Another compute shader! :D
RWBuffer dispatchBuff : register(u0); [numthreads(1, 1, 1)] void UpdateIndirectDispatchBuffer() { dispatchBuff[0] = (uint)ceil(dispatchBuff[0] / NumThreadGroupSize); }
I know I said [numthreads(1, 1, 1)] was bad, but here it makes sense, we’re only going to spawn a single thread group and thread to do make this quick fixup to the buffer we’re going to use for DispatchIndrect so that instead of telling it the number of threads to dispatch, we tell it the number of thread groups to dispatch, based on the number of threads in our thread group for the x thread group dimension.
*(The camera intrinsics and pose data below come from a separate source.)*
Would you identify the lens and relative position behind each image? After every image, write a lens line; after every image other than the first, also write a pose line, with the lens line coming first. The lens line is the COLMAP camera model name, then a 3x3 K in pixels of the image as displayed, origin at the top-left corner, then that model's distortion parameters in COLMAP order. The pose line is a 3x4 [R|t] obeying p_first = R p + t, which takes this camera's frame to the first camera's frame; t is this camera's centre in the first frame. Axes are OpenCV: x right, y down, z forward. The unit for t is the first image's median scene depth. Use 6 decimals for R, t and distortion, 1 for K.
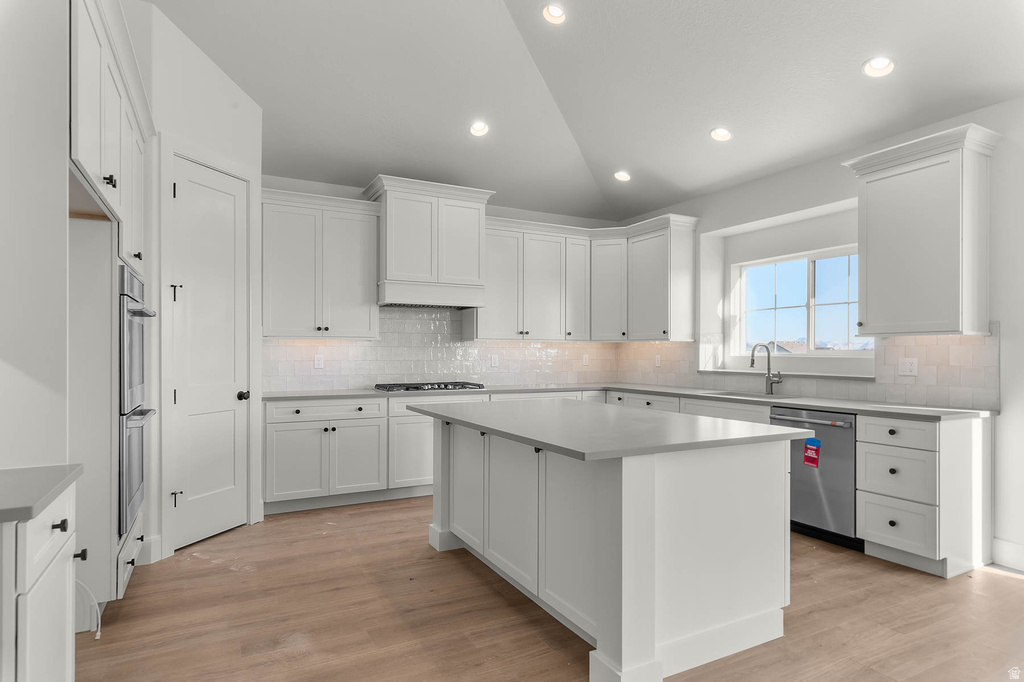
lens RADIAL K [[572.5, 0, 513.5], [0, 572.5, 350.9], [0, 0, 1]] dist [-0.004953, 0.000052]
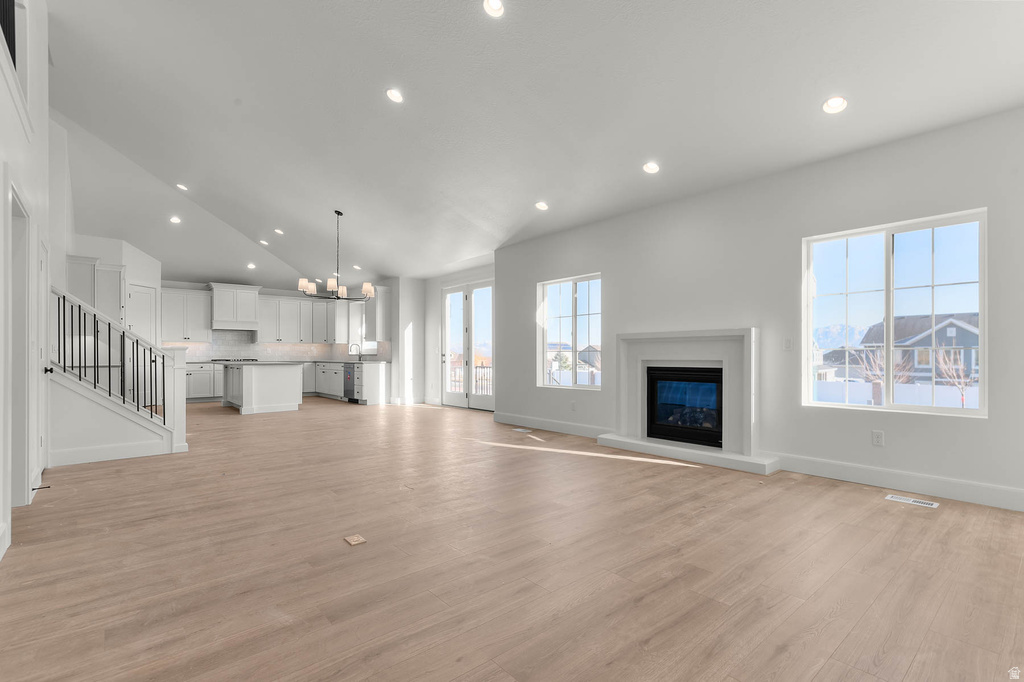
lens RADIAL K [[470.3, 0, 521.6], [0, 470.3, 355.8], [0, 0, 1]] dist [-0.004937, -0.000677]
pose [[0.971857, -0.004819, 0.235524, 0.659428], [0.003358, 0.999973, 0.006605, 0.033235], [-0.235549, -0.005628, 0.971846, -1.482164]]
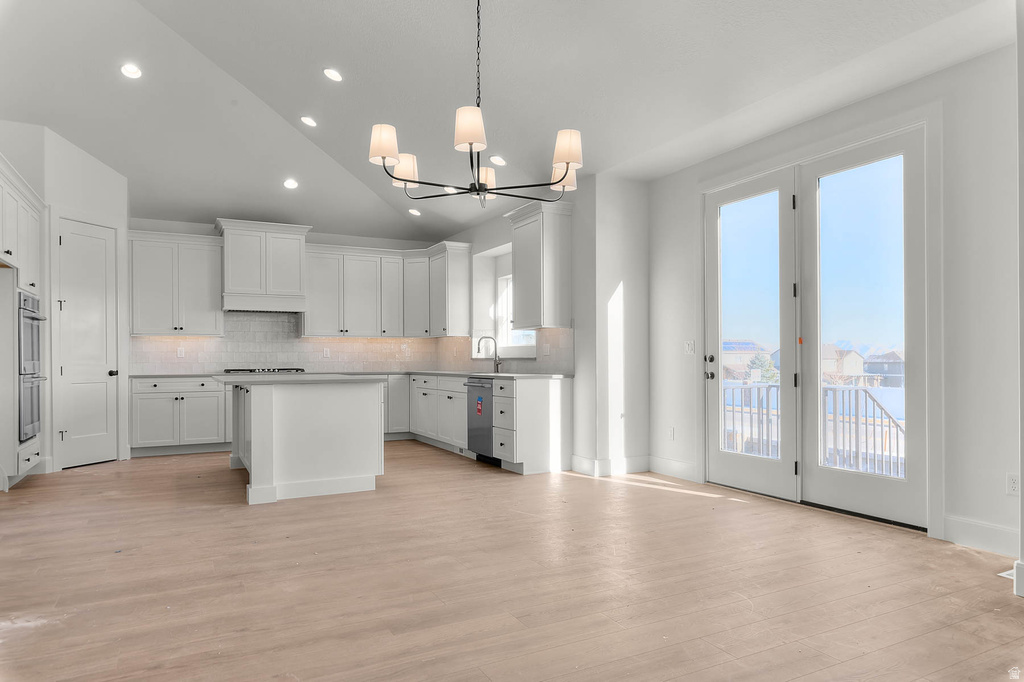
lens RADIAL K [[644.4, 0, 512.6], [0, 644.4, 358.5], [0, 0, 1]] dist [0.001675, -0.004743]
pose [[0.999943, -0.008111, -0.006950, 0.478351], [0.008123, 0.999966, 0.001649, 0.037579], [0.006936, -0.001705, 0.999974, -0.553966]]
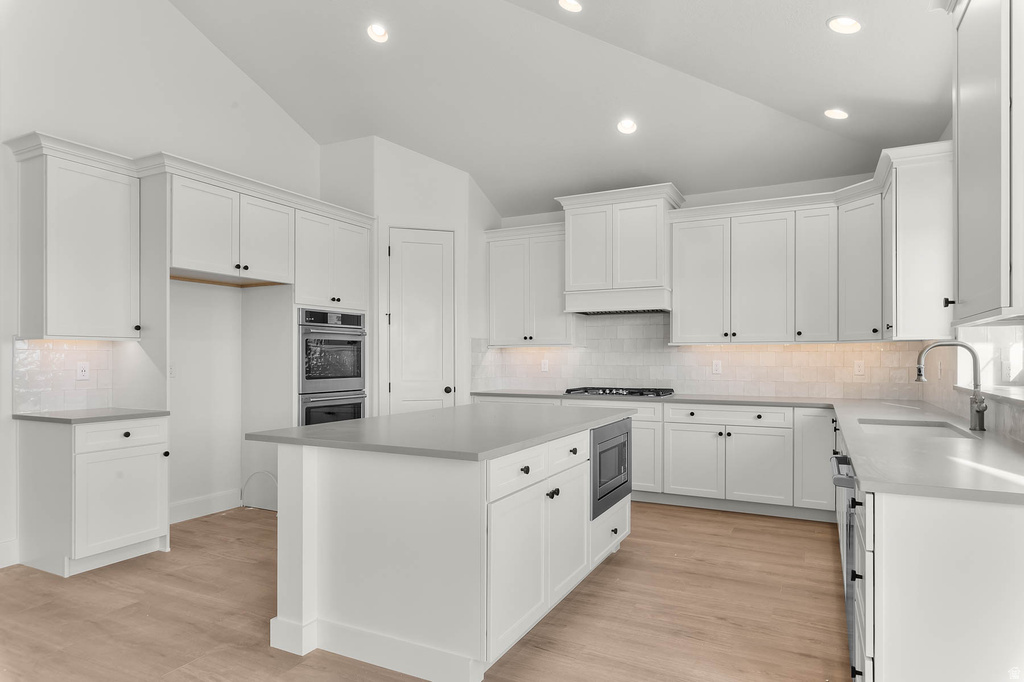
lens RADIAL K [[578.3, 0, 539.4], [0, 578.3, 355.9], [0, 0, 1]] dist [-0.015653, 0.000583]
pose [[0.588564, -0.003971, -0.808441, 0.626756], [0.004442, 0.999989, -0.001678, 0.000673], [0.808439, -0.002604, 0.588575, 0.300769]]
So now the code flow looks like this,
- Dispatch(FilterCS);
- CopyStructureCount():
- Dispatch(UpdateIndirectDispatchBuffer);
- DispatchIndirect(HardWorkCS);
I haven’t finished the side project this is part of so I don’t know if the overhead of using the AppendStructuredBuffer + 2 additional Dispatch calls is actually better than doing it all in a single compute shader with a branch. My current assumption is that this method will be far superior in cases where you’re filtering.
If the branch were simply doing hard work X or hard work Y, there’s obviously no win. But given the choice hard work X or no work. Your best bet is to be able to handle each stage in a separate Dispatch, or so I think. The performance results of the side project this is part of will probably make for a good post.